En m'entendant, l'inconnu se fige, mais à peine quelques secondes plus tard, un sourire s'épanouit sur son visage hâlé, mis en valeur par la blondeur de sa chevelure. Avec une facilité naturelle qui m'impressionne, il traverse le salon en nous saluant :

— Bonjour, je suis Chad !

Il tend la main. Je suis le premier à réagir, Ezra s'étant rapproché un peu plus de moi par timidité et la lui serre.

— Sun. Le colocataire !

Ledit Chad semble surpris par mes mots. Je ne sais pas ce qui m'a poussé à dire ça, mais je crois que je suis fier de moi. Dae et moi ne sommes plus frères depuis longtemps, j'en prends conscience maintenant, c'est tout. Quoique... Je suis peut-être plus son majordome que son colocataire.

Quand le blond se recule, je peux apercevoir Dae, debout devant le comptoir de la cuisine. La bouche entrouverte, il me fixe, déboussolé. Mon sourcil se lève alors que mon sourire devient plus sincère.

— Et Ezra, mon petit-ami.

Une douche glacée aurait eu un effet identique sur Dae. Tandis que Blue se contente d'un hochement de tête pour dire bonjour, Dae et moi semblons nous être lancés dans un duel de regard. Le premier qui le détournera perdra.

— Enchanté ! Moi, je suis dans la même classe de danse classique que Dae.

Le silence s'élève, parasite l'atmosphère agréable que nous avions avant leur arrivée. Ezra se tortille au-dessus de moi.

— S'il te plaît, Sunny, murmure-t-il.

J'entends sa gêne et peut-être un peu la panique dans son ton.
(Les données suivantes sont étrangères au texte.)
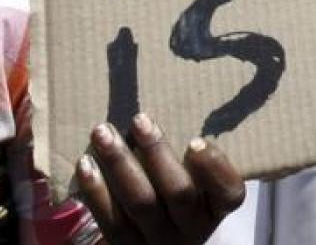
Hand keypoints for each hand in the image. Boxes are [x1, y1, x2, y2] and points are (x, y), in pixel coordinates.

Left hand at [78, 115, 245, 244]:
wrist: (155, 239)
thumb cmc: (175, 190)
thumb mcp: (194, 177)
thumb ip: (189, 150)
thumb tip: (167, 87)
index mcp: (216, 206)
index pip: (229, 192)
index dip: (214, 168)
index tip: (195, 140)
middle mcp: (193, 228)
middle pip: (179, 193)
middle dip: (157, 153)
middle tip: (139, 119)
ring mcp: (160, 241)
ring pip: (142, 203)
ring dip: (120, 164)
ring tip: (102, 132)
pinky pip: (112, 221)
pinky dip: (97, 191)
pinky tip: (86, 164)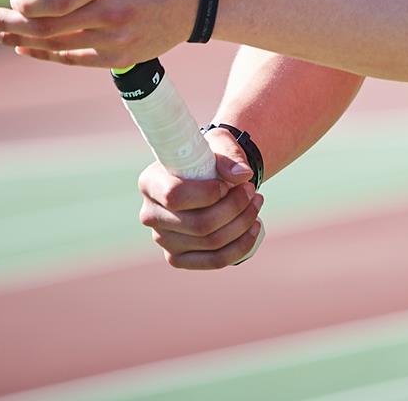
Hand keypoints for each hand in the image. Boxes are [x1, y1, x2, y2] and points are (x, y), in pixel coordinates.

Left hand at [0, 0, 199, 67]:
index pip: (58, 1)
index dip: (27, 6)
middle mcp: (113, 11)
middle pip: (50, 28)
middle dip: (10, 24)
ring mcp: (117, 38)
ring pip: (57, 46)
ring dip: (21, 41)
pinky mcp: (121, 56)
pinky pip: (74, 60)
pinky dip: (46, 55)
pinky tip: (25, 47)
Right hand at [137, 133, 264, 268]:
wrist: (205, 176)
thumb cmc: (208, 159)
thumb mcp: (218, 145)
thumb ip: (230, 157)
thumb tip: (243, 175)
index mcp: (150, 183)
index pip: (175, 196)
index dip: (207, 193)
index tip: (227, 184)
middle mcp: (150, 215)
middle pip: (199, 224)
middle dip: (235, 207)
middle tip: (252, 190)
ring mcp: (163, 240)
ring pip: (211, 242)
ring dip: (243, 223)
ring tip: (257, 202)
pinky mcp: (178, 258)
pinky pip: (215, 260)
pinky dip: (241, 245)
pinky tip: (255, 226)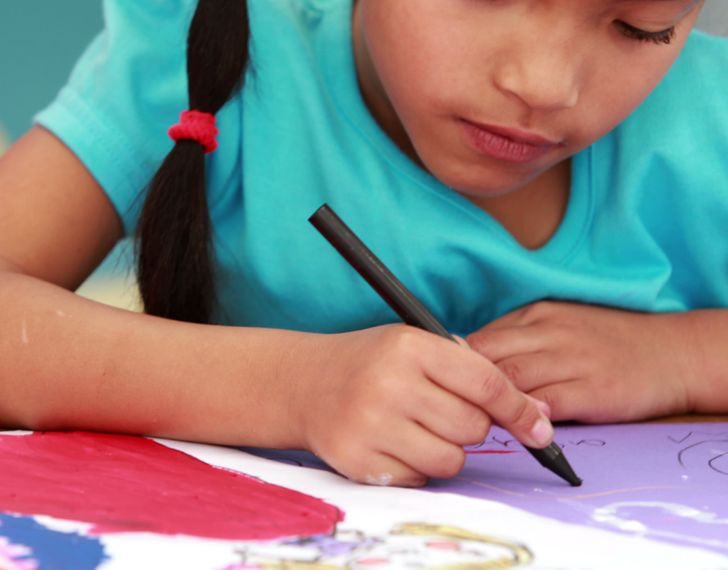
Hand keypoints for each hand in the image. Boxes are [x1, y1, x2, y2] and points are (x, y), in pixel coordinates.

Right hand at [286, 325, 552, 486]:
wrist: (302, 384)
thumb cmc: (370, 364)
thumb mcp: (412, 345)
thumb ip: (471, 372)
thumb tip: (537, 417)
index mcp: (409, 347)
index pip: (486, 383)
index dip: (519, 409)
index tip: (539, 428)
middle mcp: (389, 384)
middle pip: (472, 427)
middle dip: (469, 425)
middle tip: (441, 412)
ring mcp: (370, 425)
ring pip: (450, 460)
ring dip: (444, 450)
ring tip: (416, 429)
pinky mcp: (358, 461)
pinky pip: (418, 479)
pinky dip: (415, 467)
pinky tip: (392, 444)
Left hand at [467, 301, 698, 423]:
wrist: (671, 353)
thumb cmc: (605, 343)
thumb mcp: (557, 325)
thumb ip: (516, 341)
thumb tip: (464, 366)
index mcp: (537, 314)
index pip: (480, 339)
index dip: (456, 367)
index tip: (444, 387)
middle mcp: (551, 332)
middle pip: (488, 359)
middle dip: (465, 387)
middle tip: (452, 410)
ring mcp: (573, 360)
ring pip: (513, 381)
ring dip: (490, 405)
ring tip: (476, 424)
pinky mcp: (594, 389)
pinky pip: (548, 404)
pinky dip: (526, 417)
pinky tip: (516, 427)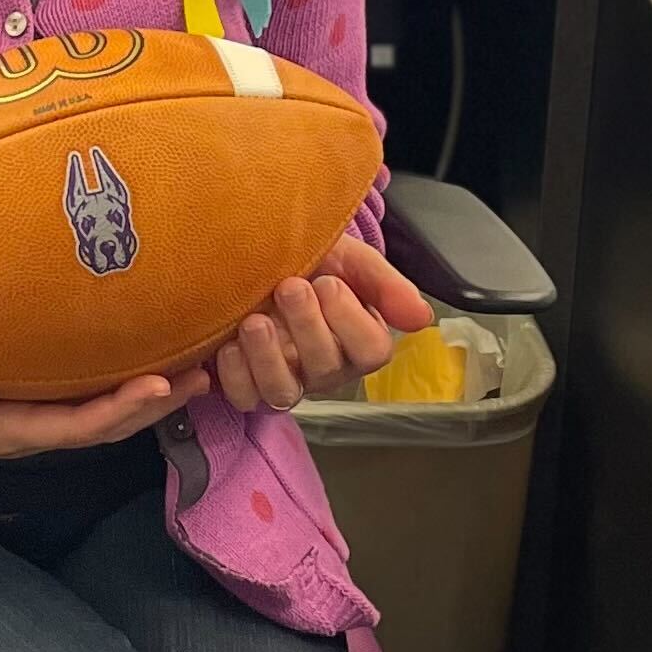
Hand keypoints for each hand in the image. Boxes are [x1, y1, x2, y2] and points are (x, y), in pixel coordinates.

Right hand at [0, 358, 190, 469]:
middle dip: (154, 403)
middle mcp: (16, 426)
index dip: (121, 411)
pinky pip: (69, 390)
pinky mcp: (7, 396)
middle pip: (99, 423)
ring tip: (192, 357)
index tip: (166, 384)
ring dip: (142, 390)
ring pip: (91, 409)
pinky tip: (130, 345)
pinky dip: (107, 374)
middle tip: (210, 367)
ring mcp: (14, 413)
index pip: (72, 427)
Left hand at [188, 232, 432, 415]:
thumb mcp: (350, 259)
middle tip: (289, 287)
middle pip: (326, 368)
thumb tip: (422, 318)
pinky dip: (235, 374)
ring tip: (254, 321)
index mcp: (357, 340)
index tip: (328, 283)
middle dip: (306, 325)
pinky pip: (245, 398)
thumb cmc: (311, 260)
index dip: (350, 321)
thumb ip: (386, 285)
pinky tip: (229, 344)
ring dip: (268, 356)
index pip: (371, 351)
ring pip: (284, 391)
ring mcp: (287, 380)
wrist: (258, 254)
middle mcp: (325, 368)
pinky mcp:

Même si ça m'embête d'abandonner, je ne peux pas faire autrement que de faire cesser ce stupide jeu pour m'intéresser à Blue dont les joues ont une couleur identique à celle des écrevisses cuites. Je passe une main dans ses cheveux pour le rassurer.

— On va dans ma chambre, annonce finalement Dae en partant.

Chad le suit, mais arrivé à la porte, il se tourne vers nous et s'exclame, joyeusement :

— Vraiment cool tes cheveux, Ezra !

Il disparaît dans la pièce et Blue sourit, touché par ce compliment. Maintenant que nous ne sommes plus seuls ici, nous ne pouvons pas continuer ce que nous faisions.

— Tu veux faire quoi ?

Je lui embrasse la tempe.

— Pourquoi tu as dit que tu étais son colocataire ?

Je hausse les épaules. Ça a été instinctif, mais je ne regrette toujours pas. J'attrape le menton de Blue entre mes doigts et lui annonce :

— Parce que c'est vrai.

Malgré la légère étreinte, il secoue la tête en fronçant les sourcils.

— C'est ton frère, Sun. Tu ne devrais pas dire ça. Vous êtes importants l'un pour l'autre.

— Je sais, Blue. Mais c'est compliqué entre lui et moi.

— Essaie de rendre les choses plus faciles alors, réplique-t-il du tac au tac. On a toujours besoin de son frère quoiqu'on en pense. C'est sacré.

A son intonation, » il ne fait pas seulement référence à Dae et moi. Qu'il y a bien plus derrière ses mots. Son propre frère. J'ouvre la bouche pour l'interroger, en savoir plus, mais il dépose un baiser sur ma joue comme pour mettre fin à notre discussion.

— On fait un de tes trucs tous les deux ?

Il pointe mon carnet que nous avons un peu malmené plus tôt. Son sourire m'incite à ne pas insister. Pas tout de suite du moins. Nous avons tout notre temps pour nous découvrir, nous comprendre à la perfection.